9th Daimyō of Kaminoyama Domain
- In office 1862–1868
- Monarchs: Shōgun Tokugawa Iemochi; Tokugawa Yoshinobu;
- Preceded by: Matsudaira Nobumichi
- Succeeded by: Matsudaira Nobuyasu

Personal details
- Born: September 22, 1844
- Died: March 5, 1918 (aged 73)
- Spouse(s): Naoko, daughter of Ogasawara Nagakuni of Karatsu Domain
- Parent: Matsudaira Nobumichi (father);

= Matsudaira Nobutsune (Kaminoyama) =

Japanese feudal lord (1844–1918)

Matsudaira Nobutsune (松平 信庸) was the 9th daimyō of Kaminoyama Domain in Dewa Province during Bakumatsu period Japan, and the 15th chieftain of the Fujii Matsudaira clan. His courtesy title was Yamashiro-no-kami.

==Biography==
Matsudaira Nobutsune was the eldest son of Matsudaira Nobumichi, the 8th daimyō of Kaminoyama.
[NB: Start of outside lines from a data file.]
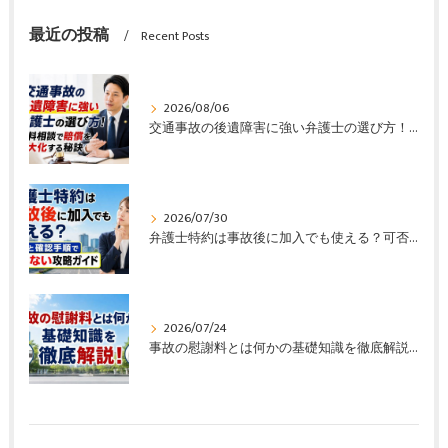
最近の投稿
Recent Posts
2026/08/06
交通事故の後遺障害に強い弁護士の選び方！無料相談で賠償を最大化する秘訣
2026/07/30
弁護士特約は事故後に加入でも使える？可否と確認手順で損しない攻略ガイド
2026/07/24
事故の慰謝料とは何かの基礎知識を徹底解説！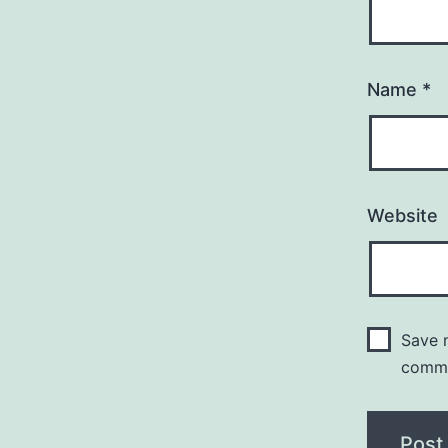
Name
*
Website
Save m
comm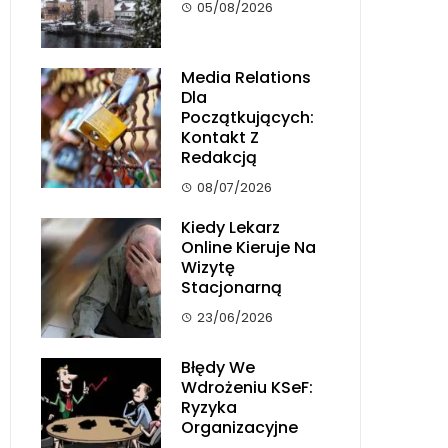
05/08/2026
Media Relations
Dla
Początkujących:
Kontakt Z
Redakcją
08/07/2026
Kiedy Lekarz
Online Kieruje Na
Wizytę
Stacjonarną
23/06/2026
Błędy We
Wdrożeniu KSeF:
Ryzyka
Organizacyjne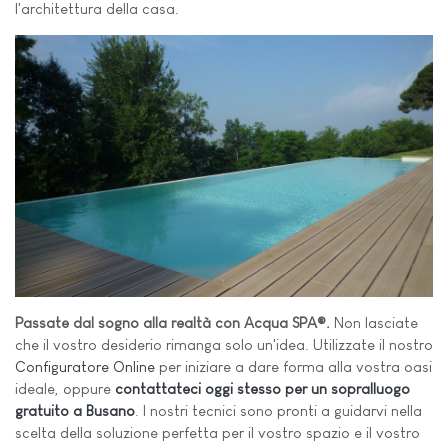
l'architettura della casa.
Passate dal sogno alla realtà con Acqua SPA®.
Non lasciate
che il vostro desiderio rimanga solo un'idea. Utilizzate il nostro
Configuratore Online
per iniziare a dare forma alla vostra oasi
ideale, oppure
contattateci oggi stesso per un sopralluogo
gratuito a Busano
. I nostri tecnici sono pronti a guidarvi nella
scelta della soluzione perfetta per il vostro spazio e il vostro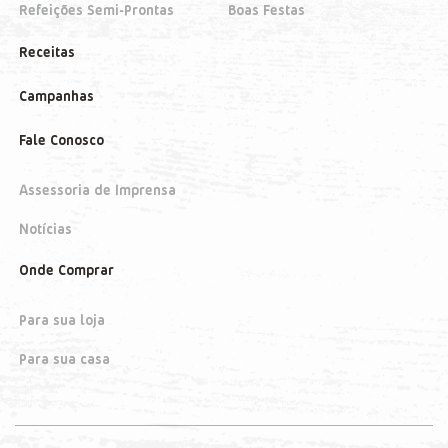
Refeições Semi-Prontas
Boas Festas
Receitas
Campanhas
Fale Conosco
Assessoria de Imprensa
Notícias
Onde Comprar
Para sua loja
Para sua casa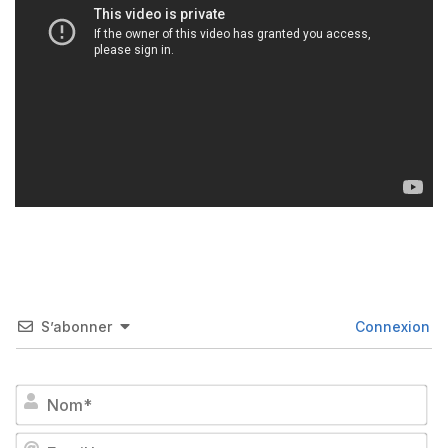
S’abonner
Connexion
No
Em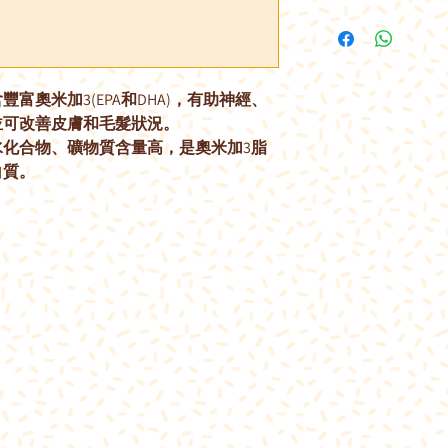
富奧米加3(EPA和DHA)，有助神經、
並可改善皮膚和毛髮狀況。
化合物、礦物質含量高，是奧米加3脂
白質。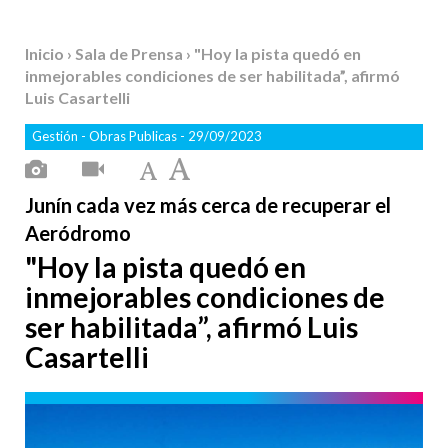
Inicio
›
Sala de Prensa
› "Hoy la pista quedó en
inmejorables condiciones de ser habilitada”, afirmó
Luis Casartelli
Gestión
-
Obras Publicas
- 29/09/2023
Junín cada vez más cerca de recuperar el
Aeródromo
"Hoy la pista quedó en
inmejorables condiciones de
ser habilitada”, afirmó Luis
Casartelli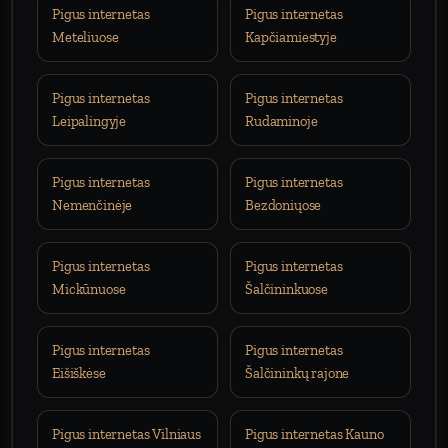
Pigus internetas
Pigus internetas
Meteliuose
Kapčiamiestyje
Pigus internetas
Pigus internetas
Leipalingyje
Rudaminoje
Pigus internetas
Pigus internetas
Nemenčinėje
Bezdoniųose
Pigus internetas
Pigus internetas
Mickūnuose
Šalčininkuose
Pigus internetas
Pigus internetas
Eišiškėse
Šalčininkų rajone
Pigus internetas Vilniaus
Pigus internetas Kauno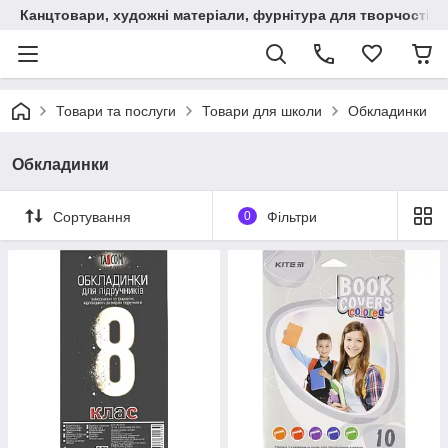
Канцтовари, художні матеріали, фурнітура для творчості
Товари та послуги
Товари для школи
Обкладинки
Обкладинки
Сортування
0
Фільтри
He became daimyō on the retirement of his father in 1862. During his tenure, he is noted for building an irrigation canal. In late 1867, he was appointed commander of the shogunate forces which (together with forces from Shōnai Domain, participated in the arson attack against the Satsuma Domain residence in Mita, Edo, which was one of the flash-points for the start of then Boshin War. Kaminoyama Domain's karō, Kaneko Kiyokuni was killed in the attack. During the Boshin War, the domain was a member of the pro-Tokugawa Ōuetsu Reppan Dōmei. He surrendered to the Meiji government in September 1868 and was placed under house arrest at the clan's bodaiji of Shoko-ji in Tokyo. The domain was reduced in kokudaka by 3000 koku and Nobutsune was forced to retire in favor of his younger brother, Matsudaira Nobuyasu. He died in 1918 at the age of 75.